• _Your objective_:
Quote the records below in full, exactly as given, with the images taken out.

• _Task inputs_:
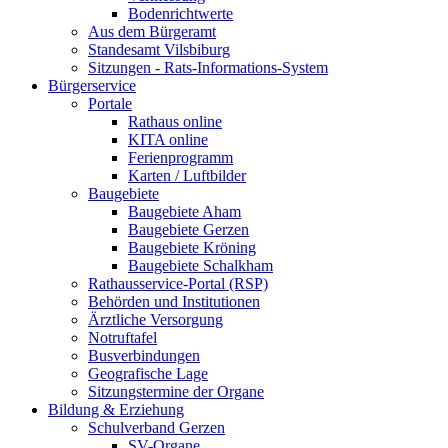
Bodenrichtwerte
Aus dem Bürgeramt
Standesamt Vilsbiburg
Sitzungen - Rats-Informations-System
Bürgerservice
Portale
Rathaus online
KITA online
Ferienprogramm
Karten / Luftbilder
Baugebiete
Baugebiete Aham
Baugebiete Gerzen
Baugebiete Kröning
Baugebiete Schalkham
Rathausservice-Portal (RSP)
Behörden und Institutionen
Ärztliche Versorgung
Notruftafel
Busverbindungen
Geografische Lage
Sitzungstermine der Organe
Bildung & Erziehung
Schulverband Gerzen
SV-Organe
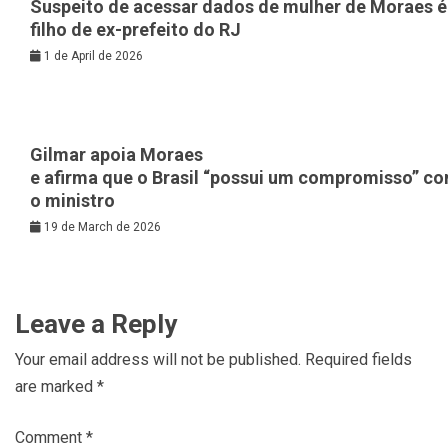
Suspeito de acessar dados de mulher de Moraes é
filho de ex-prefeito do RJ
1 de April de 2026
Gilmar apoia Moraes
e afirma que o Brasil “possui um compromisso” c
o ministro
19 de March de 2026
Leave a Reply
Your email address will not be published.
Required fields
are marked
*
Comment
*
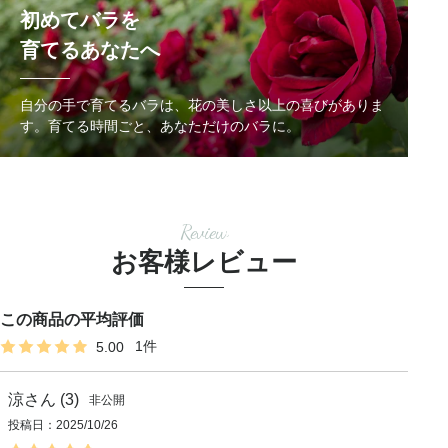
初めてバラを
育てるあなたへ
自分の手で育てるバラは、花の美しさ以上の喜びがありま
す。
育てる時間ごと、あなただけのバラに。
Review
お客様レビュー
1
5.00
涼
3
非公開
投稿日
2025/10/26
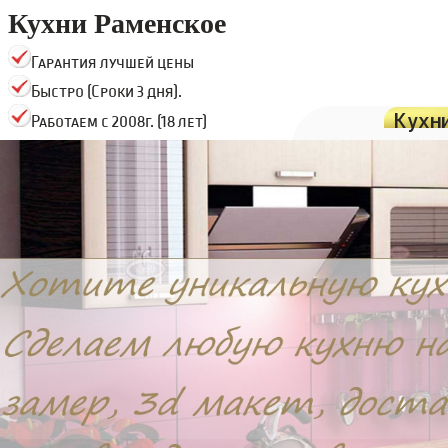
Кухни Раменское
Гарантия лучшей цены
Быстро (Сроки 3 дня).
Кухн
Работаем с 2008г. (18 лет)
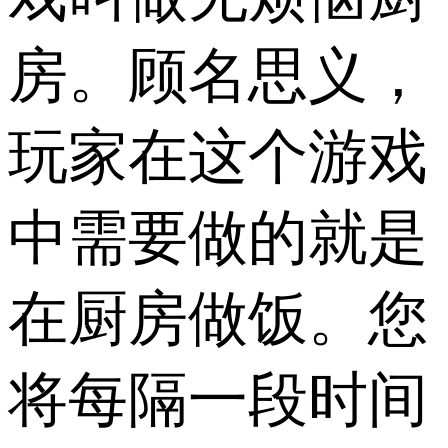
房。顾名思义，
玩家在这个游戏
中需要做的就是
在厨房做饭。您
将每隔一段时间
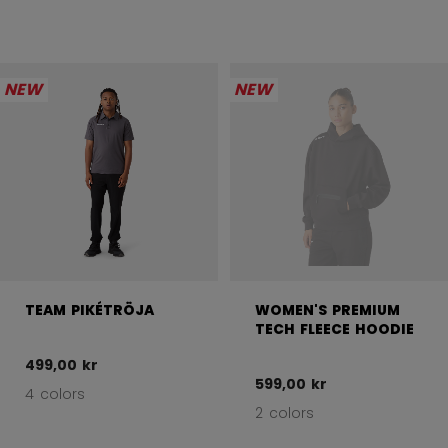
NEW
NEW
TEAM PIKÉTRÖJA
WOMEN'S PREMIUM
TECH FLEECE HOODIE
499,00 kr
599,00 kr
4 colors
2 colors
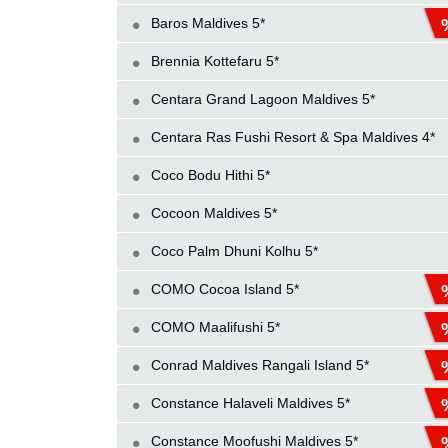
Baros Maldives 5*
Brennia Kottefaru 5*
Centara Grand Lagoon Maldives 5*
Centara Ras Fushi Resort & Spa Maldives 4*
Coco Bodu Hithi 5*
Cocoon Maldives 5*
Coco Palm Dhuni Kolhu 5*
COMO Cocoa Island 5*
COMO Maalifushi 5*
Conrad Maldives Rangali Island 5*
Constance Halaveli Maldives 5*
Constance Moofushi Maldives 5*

• _Exercise output_:
Bodenrichtwerte
Aus dem Bürgeramt
Standesamt Vilsbiburg
Sitzungen - Rats-Informations-System
Bürgerservice
Portale
Rathaus online
KITA online
Ferienprogramm
Karten / Luftbilder
Baugebiete
Baugebiete Aham
Baugebiete Gerzen
Baugebiete Kröning
Baugebiete Schalkham
Rathausservice-Portal (RSP)
Behörden und Institutionen
Ärztliche Versorgung
Notruftafel
Busverbindungen
Geografische Lage
Sitzungstermine der Organe
Bildung & Erziehung
Schulverband Gerzen
SV-Organe
Suspeito de acessar dados de mulher de Moraes é
filho de ex-prefeito do RJ
1 de April de 2026
Gilmar apoia Moraes
e afirma que o Brasil “possui um compromisso” c
o ministro
19 de March de 2026
Leave a Reply
Your email address will not be published.
Required fields
are marked
*
Comment
*
初めてバラを
育てるあなたへ
自分の手で育てるバラは、花の美しさ以上の喜びがありま
す。
育てる時間ごと、あなただけのバラに。
Review
お客様レビュー
1
5.00
涼
3
非公開
投稿日
2025/10/26
Кухни Раменское
Гарантия лучшей цены
Быстро (Сроки 3 дня).
Кухн
Работаем с 2008г. (18 лет)
房。顾名思义，
玩家在这个游戏
中需要做的就是
在厨房做饭。您
将每隔一段时间
NEW
NEW
TEAM PIKÉTRÖJA
WOMEN'S PREMIUM
TECH FLEECE HOODIE
499,00 kr
599,00 kr
4 colors
2 colors
Baros Maldives 5*
Brennia Kottefaru 5*
Centara Grand Lagoon Maldives 5*
Centara Ras Fushi Resort & Spa Maldives 4*
Coco Bodu Hithi 5*
Cocoon Maldives 5*
Coco Palm Dhuni Kolhu 5*
COMO Cocoa Island 5*
COMO Maalifushi 5*
Conrad Maldives Rangali Island 5*
Constance Halaveli Maldives 5*
Constance Moofushi Maldives 5*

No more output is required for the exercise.